When the COVID-19 pandemic began, the Laboratory immediately started seeking solutions to the myriad challenges posed by the global crisis. The Computing Directorate jumped right in with research and development (R&D) activities that combine molecular screening to inform antiviral drug experimentation; a generative molecular design (GMD) software platform to optimize properties of antiviral drugs; an online portal housing predicted viral protein–drug interactions and other data; and processor, memory, and storage upgrades to the computing systems that power these projects.
Computing staff also embarked on extensive operational adaptations including cyber security protections and scalable information technology to accommodate the large and suddenly remote portion of the Laboratory workforce, as well as support for viral contact tracing, online testing, and regulatory reporting. (See COVID-19 Operations.)
Applying LLNL’s unique talents and capabilities in the fight against COVID-19 is scientifically and technologically complicated. A multidisciplinary workforce is central to these activities, and Computing’s R&D teams frequently draw from multiple areas of the Laboratory.
“Collaboration is essential and gives us a chance to do something state-of-the-art,” says drug design project lead Jonathan Allen. Felice Lightstone, group leader for Biochemical and Biophysical Systems in LLNL’s Physical and Life Sciences Directorate, adds, “We couldn’t do it any other way.”
Essential Investments
Whether the task is pathogen detection, drug design, or any of the Laboratory’s many biosecurity projects, learning from the past informs the future. “When the pandemic hit, we knew we could respond with tools we’d been developing and workflows we had in place,” explains Marisa Torres.
These cumulative COVID-19 projects are possible thanks to a combination of funding sources, particularly within the Department of Energy (DOE) and National Nuclear Security Administration (NNSA). In the spring of 2020, the Laboratory received funds from the U.S. Coronavirus Aid, Relief, and Economic Security (CARES) Act, some of which were channeled to Computing.

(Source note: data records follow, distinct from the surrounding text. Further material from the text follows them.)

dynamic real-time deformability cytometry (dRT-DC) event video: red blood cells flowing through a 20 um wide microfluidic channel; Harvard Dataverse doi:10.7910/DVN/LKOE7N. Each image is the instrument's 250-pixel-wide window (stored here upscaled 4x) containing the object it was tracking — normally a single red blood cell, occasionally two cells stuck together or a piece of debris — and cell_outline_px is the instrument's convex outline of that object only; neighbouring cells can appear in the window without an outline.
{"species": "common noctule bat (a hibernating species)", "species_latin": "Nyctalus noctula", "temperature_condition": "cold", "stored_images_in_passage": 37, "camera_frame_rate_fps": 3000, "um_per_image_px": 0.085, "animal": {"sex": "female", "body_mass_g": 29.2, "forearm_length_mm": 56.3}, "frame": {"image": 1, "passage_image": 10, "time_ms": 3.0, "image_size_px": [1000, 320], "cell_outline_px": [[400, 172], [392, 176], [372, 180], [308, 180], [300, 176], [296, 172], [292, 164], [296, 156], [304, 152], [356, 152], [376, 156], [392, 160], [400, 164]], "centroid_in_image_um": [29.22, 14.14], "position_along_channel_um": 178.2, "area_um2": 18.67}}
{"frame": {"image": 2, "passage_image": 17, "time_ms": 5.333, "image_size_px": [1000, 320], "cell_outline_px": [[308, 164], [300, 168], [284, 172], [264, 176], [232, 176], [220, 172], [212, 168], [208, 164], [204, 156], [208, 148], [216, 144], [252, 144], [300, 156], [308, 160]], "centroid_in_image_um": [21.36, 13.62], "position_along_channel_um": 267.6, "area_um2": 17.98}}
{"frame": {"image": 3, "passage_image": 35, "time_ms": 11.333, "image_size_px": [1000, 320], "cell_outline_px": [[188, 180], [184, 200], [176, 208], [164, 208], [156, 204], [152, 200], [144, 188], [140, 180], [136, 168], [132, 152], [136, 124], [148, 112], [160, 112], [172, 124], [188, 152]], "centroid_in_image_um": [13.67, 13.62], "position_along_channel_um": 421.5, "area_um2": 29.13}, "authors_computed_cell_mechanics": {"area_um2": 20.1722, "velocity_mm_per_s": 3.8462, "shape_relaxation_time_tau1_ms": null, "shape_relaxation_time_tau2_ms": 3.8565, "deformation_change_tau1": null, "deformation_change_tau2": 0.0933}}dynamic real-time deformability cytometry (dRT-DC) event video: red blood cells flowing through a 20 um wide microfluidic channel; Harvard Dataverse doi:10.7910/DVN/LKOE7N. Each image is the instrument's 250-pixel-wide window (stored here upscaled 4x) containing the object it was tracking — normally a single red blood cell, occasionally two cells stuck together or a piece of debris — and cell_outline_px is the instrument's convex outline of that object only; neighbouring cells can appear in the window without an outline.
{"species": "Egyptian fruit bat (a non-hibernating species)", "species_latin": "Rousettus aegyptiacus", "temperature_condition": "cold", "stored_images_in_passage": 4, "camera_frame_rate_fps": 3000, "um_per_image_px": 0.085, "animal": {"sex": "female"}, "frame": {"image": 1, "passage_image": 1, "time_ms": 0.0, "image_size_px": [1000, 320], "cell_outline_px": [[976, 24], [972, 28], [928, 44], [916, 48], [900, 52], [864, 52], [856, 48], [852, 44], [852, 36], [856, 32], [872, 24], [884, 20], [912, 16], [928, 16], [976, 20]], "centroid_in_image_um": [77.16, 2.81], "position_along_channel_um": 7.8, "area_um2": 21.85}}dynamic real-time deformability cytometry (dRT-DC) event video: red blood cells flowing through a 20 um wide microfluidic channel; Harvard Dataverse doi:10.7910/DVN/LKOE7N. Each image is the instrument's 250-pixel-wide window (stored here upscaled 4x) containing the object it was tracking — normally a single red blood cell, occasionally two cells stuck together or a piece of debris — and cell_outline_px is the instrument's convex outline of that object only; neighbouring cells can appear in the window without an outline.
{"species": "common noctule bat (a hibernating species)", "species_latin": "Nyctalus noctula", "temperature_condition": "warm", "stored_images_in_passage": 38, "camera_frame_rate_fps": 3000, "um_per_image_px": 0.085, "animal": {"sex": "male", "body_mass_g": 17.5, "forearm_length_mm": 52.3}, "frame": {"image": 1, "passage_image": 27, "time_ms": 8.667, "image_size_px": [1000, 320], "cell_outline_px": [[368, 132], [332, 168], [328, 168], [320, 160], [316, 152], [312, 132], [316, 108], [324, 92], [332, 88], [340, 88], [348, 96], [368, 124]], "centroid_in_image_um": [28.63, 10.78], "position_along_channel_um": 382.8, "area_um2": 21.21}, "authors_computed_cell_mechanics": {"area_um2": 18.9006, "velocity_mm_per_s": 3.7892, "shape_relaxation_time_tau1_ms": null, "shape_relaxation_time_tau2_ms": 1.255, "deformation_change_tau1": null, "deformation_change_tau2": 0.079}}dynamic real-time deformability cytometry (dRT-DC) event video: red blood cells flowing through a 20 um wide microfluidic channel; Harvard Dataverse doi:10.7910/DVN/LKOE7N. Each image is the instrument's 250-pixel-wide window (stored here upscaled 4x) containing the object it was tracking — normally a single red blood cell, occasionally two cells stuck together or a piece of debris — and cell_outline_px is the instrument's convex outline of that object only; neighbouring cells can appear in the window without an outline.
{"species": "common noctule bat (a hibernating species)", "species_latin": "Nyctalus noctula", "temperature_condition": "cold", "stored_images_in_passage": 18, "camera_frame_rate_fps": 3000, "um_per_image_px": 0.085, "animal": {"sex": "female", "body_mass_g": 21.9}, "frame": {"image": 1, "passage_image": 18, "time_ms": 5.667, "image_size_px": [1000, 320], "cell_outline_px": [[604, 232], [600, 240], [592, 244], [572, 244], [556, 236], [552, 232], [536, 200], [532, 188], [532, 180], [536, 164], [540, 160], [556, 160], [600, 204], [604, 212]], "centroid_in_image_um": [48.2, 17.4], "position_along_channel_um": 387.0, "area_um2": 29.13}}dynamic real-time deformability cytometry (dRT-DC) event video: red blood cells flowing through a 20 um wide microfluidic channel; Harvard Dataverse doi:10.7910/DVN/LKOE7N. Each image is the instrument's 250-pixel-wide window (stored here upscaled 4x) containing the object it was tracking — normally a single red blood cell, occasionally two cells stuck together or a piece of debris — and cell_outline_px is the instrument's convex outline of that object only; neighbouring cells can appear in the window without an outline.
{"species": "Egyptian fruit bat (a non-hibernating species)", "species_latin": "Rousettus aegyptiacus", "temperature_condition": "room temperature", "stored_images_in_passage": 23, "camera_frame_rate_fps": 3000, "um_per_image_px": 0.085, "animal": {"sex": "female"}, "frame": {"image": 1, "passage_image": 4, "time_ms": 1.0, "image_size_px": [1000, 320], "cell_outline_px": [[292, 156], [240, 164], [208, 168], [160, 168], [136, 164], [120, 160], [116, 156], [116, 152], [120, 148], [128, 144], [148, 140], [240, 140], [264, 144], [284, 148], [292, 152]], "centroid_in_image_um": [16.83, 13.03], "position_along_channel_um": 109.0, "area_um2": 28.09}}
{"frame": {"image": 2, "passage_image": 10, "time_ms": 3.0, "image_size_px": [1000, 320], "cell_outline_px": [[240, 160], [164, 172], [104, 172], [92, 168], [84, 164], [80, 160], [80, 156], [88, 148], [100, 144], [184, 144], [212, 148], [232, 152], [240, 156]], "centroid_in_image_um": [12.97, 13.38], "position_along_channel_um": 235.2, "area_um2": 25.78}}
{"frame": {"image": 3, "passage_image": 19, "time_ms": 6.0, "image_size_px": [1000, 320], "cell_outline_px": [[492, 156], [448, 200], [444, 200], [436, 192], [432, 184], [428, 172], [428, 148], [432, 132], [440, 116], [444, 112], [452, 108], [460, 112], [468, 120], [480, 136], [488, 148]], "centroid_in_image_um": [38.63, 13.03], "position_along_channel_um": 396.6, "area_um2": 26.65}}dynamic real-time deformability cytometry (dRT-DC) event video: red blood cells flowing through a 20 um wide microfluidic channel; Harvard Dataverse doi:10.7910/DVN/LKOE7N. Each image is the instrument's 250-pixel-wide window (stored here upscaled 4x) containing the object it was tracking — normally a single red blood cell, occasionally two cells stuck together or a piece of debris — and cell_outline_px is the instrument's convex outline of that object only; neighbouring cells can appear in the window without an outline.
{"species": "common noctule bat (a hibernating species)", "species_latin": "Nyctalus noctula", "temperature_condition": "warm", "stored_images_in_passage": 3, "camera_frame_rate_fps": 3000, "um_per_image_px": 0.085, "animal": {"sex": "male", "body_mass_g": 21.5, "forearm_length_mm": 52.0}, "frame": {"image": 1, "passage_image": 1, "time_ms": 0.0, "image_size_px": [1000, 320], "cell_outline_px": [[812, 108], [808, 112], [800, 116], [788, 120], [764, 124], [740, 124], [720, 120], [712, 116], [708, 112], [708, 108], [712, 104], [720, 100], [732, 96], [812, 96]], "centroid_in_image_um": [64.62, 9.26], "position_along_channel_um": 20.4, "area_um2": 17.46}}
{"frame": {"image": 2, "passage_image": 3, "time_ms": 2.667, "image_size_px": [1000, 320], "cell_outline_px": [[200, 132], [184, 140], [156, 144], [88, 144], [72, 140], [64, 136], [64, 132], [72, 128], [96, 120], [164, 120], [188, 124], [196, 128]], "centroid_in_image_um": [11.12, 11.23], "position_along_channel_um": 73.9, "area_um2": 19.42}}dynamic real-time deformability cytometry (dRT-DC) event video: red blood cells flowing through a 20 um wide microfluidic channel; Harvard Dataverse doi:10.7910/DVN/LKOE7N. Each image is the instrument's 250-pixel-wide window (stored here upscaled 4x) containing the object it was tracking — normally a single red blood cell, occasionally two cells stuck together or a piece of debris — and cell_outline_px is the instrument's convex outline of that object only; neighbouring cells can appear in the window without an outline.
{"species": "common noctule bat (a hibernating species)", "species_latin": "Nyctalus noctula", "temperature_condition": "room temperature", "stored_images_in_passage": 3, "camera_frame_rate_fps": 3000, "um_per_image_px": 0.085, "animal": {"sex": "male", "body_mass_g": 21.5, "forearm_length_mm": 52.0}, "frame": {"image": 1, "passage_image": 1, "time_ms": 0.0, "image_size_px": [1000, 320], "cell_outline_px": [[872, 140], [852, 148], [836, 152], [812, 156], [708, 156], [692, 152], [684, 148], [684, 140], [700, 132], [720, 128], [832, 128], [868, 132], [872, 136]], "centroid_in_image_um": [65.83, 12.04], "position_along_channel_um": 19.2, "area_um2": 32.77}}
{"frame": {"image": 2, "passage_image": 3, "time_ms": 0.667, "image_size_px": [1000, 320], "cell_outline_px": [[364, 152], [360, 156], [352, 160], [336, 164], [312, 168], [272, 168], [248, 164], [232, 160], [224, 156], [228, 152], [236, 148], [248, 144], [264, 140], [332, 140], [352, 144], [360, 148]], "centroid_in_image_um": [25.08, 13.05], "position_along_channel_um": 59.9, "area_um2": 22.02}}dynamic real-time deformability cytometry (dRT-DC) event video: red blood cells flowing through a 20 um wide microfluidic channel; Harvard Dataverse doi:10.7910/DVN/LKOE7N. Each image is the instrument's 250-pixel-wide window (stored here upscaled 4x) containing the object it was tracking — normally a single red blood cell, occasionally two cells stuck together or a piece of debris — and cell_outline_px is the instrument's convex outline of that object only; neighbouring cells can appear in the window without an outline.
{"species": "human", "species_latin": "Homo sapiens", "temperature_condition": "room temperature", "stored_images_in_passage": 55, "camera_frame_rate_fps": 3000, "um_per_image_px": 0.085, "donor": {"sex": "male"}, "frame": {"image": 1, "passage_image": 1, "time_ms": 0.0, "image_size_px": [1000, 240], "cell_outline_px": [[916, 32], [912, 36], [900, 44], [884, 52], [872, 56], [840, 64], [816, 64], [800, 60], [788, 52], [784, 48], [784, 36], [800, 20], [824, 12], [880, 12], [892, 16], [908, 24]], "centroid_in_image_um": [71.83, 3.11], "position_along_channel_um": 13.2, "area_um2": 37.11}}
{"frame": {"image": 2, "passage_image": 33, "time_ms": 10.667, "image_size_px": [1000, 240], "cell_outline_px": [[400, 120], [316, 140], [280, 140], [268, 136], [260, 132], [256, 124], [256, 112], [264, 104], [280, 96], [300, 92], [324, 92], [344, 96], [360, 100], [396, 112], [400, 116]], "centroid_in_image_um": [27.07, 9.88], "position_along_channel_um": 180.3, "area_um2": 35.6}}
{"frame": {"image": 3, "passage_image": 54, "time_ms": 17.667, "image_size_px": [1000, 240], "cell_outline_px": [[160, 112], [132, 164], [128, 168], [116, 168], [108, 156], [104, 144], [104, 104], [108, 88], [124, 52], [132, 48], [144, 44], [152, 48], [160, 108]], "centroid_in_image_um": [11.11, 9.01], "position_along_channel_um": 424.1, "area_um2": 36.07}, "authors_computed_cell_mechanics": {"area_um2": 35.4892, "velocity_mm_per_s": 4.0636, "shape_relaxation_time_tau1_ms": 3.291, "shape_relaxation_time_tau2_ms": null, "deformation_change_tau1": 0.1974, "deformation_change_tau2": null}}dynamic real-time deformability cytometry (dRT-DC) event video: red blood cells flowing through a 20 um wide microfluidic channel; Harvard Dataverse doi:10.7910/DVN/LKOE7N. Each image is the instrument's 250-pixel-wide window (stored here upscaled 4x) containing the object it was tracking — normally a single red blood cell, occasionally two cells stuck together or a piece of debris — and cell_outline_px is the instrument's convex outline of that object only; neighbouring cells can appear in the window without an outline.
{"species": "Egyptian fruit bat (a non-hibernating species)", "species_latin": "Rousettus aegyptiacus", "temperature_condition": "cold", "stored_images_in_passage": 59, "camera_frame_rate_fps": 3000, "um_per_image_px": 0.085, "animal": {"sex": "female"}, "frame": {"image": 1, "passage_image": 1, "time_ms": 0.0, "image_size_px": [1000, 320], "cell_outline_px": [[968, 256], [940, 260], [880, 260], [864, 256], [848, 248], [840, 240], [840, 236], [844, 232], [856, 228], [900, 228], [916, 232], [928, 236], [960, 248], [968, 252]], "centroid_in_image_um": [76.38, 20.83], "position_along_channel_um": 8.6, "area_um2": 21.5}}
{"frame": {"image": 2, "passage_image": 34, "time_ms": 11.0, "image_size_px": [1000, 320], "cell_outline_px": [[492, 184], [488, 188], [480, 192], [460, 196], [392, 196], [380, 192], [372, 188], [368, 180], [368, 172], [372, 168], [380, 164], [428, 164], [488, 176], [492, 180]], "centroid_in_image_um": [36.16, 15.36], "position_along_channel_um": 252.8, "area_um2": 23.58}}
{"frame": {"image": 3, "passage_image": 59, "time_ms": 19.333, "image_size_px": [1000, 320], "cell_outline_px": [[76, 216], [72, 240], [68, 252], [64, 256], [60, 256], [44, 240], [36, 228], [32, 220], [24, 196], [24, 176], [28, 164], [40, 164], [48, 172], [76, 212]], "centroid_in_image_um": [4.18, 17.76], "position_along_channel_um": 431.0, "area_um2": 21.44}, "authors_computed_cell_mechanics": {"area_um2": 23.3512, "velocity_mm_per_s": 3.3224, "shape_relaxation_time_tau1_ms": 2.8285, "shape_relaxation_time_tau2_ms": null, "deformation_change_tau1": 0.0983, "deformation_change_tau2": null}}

The interwoven drug screen, GMD, and data portal efforts described here are funded by LLNL’s Laboratory Directed Research and Development (LDRD) Program, the DOE’s National Virtual Biotechnology Laboratory (NVBL), the ATOM consortium, the Department of Defense’s Defense Threat Reduction Agency (DTRA), the Defense Advanced Research Projects Agency (DARPA), and collaborators from other national laboratories.
Hardware upgrades were funded by the CARES Act and DOE’s Advanced Scientific Computing Research (ASCR) Program. NNSA’s Advanced Simulation and Computing (ASC) Program and LLNL’s Multiprogrammatic and Institutional Computing (M&IC) Program provided researchers with extra compute cycles. Industry partners also contributed to the cause.
For instance, AMD donated additional graphics processing units (GPUs) to the coincidentally named Corona supercomputing cluster; Intel, Supermicro, and Cornelis Networks aided in swift deployment of the Ruby cluster; and NVIDIA was instrumental in optimizing GPU performance on Sierra during the past year.